Throughout their testimony, the impeachment managers have emphasized holes in the full Ukraine story that could only be filled by specific documents that they know exist but that Trump has withheld from Congress. They include correspondence, like former U.S. envoy to Ukraine Bill Taylor’s cable to Secretary of State Mike Pompeo worrying about the hold on military aid. They also include the notes kept by Trump’s former national security aide Fiona Hill and contacts between Trump’s personal lawyer Rudy Giuliani and senior members of the State Department and White House.

So far, most Republicans have shown no signs of budging. While Romney and Collins are likely to support efforts to obtain additional witness testimony and documents, it remains unclear if two more GOP senators will ultimately vote alongside Democrats to demand more information.

Democratic aides working on the trial said they tailored the final argument toward what they’ve termed the “two juries” — the senators who will decide Trump’s fate, and the American public, whose sentiments may guide them.

Schiff was once again Democrats’ closer for a third straight night.
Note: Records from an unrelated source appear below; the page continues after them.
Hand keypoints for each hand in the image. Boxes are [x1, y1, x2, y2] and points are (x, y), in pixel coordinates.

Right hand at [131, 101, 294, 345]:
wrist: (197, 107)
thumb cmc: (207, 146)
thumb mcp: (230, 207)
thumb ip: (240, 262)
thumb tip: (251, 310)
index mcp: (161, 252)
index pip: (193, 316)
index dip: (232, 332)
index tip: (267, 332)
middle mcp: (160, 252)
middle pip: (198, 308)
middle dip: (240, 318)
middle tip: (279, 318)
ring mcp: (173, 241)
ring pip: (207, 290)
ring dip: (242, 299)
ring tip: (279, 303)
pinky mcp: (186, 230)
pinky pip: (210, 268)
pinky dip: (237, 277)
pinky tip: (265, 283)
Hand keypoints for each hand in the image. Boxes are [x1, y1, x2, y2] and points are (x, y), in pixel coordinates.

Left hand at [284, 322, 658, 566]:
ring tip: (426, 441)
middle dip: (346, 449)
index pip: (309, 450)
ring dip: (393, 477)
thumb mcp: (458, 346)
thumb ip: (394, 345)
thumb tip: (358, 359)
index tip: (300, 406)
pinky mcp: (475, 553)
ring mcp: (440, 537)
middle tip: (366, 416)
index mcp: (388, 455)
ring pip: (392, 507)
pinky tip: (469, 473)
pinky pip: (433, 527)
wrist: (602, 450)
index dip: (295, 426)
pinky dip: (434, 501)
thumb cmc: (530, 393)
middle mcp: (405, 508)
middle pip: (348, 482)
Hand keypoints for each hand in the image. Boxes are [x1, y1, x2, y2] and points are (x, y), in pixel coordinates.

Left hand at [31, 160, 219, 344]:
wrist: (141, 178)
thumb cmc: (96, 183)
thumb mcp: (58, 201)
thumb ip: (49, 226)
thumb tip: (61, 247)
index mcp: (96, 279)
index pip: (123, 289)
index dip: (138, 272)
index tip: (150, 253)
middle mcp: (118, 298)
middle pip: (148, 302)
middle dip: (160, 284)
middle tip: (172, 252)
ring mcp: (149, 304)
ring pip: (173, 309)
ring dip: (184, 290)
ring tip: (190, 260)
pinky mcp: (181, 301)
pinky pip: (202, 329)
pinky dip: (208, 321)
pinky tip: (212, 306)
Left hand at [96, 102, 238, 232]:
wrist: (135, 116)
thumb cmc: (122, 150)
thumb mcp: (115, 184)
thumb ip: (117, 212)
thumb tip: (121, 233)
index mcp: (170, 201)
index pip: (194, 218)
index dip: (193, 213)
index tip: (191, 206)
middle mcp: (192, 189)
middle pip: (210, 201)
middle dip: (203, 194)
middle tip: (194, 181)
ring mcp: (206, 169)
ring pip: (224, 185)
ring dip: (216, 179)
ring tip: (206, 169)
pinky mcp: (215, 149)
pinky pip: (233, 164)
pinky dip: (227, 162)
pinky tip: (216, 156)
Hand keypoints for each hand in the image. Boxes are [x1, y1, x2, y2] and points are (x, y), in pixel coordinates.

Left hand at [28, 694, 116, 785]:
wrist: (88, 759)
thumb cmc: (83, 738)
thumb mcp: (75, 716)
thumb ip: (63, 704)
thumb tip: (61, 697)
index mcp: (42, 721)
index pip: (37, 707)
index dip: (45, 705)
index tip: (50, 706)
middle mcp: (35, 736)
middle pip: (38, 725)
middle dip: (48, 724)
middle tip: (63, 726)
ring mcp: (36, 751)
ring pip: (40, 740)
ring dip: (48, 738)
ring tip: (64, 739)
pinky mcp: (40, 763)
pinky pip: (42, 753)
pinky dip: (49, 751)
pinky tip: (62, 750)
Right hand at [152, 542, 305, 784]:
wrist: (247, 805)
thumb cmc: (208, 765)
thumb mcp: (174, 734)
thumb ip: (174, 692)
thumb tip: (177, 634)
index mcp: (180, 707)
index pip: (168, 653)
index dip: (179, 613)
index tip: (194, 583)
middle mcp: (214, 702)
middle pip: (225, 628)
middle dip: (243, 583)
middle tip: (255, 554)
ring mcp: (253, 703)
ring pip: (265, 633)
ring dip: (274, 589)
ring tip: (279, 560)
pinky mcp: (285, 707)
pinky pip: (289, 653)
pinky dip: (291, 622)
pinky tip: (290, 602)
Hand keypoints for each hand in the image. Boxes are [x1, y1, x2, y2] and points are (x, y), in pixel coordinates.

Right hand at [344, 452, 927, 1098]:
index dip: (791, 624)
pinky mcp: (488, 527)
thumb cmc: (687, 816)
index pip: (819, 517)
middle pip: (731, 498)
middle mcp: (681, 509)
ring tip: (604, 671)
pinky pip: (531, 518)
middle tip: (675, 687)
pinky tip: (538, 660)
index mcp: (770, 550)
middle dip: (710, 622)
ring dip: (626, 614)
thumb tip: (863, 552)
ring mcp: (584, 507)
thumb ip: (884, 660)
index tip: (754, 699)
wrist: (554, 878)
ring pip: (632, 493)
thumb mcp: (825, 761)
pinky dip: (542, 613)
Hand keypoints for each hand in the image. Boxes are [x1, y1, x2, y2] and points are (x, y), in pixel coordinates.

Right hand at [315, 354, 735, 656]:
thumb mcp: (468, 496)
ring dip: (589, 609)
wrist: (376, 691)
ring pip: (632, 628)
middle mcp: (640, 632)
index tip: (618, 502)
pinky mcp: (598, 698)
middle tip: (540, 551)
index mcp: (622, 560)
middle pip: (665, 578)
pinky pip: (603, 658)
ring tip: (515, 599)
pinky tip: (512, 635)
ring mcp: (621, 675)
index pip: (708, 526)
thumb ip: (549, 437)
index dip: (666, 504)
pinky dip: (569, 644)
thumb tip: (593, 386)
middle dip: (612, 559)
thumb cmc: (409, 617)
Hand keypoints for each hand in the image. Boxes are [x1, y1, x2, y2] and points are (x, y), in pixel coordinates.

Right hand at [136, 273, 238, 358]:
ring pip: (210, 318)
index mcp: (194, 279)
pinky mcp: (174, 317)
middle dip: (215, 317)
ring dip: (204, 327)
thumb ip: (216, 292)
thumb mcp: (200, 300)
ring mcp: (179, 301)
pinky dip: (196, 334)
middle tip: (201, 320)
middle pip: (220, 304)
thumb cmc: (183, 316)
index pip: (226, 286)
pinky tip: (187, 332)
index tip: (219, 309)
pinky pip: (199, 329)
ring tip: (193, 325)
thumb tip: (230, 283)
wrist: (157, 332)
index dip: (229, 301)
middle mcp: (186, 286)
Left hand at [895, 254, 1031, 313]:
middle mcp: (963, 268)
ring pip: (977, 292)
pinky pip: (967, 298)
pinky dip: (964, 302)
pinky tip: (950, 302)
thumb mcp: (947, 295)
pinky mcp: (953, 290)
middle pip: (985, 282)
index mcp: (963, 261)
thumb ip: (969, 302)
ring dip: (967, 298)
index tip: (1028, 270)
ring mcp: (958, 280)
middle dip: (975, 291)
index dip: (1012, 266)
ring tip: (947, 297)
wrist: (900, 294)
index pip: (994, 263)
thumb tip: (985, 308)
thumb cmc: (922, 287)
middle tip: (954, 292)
He concluded the first day with a call for senators to “show the courage” that witnesses like Marie Yovanovitch, the former U.S. ambassador to Ukraine who was the subject of a smear campaign by Trump associates, showed in testifying over the president’s wishes.

On the second night, Schiff challenged senators to consider whether any of them doubt that the scheme Democrats allege is really out of character for Trump.

“Does anybody really question whether the president is capable of what he’s charged with? No one is really making the argument, ‘Donald Trump would never do such a thing,’” he said. “Because, of course, we know that he would and of course we know that he did.”

In his final remarks Friday night, before the White House defense team begins its rebuttal on Saturday, Schiff appeared to rankle some Republican senators when he quoted from a CBS story suggesting the White House had threatened GOP senators who didn't close ranks around Trump. Several senators openly protested as he read it, and some later suggested it undercut remarks that were otherwise well-delivered.

Sen. Lindsey Graham (R-S.C.), one of Trump's loudest defenders, even hailed the entire three-day presentation by Democrats as delivered primarily in a "professional, articulate manner respectful of the body."

"They were prepared and very, very, very thorough," he said. "The other side of the story will be presented tomorrow and then we decide."

Andrew Desiderio contributed to this report.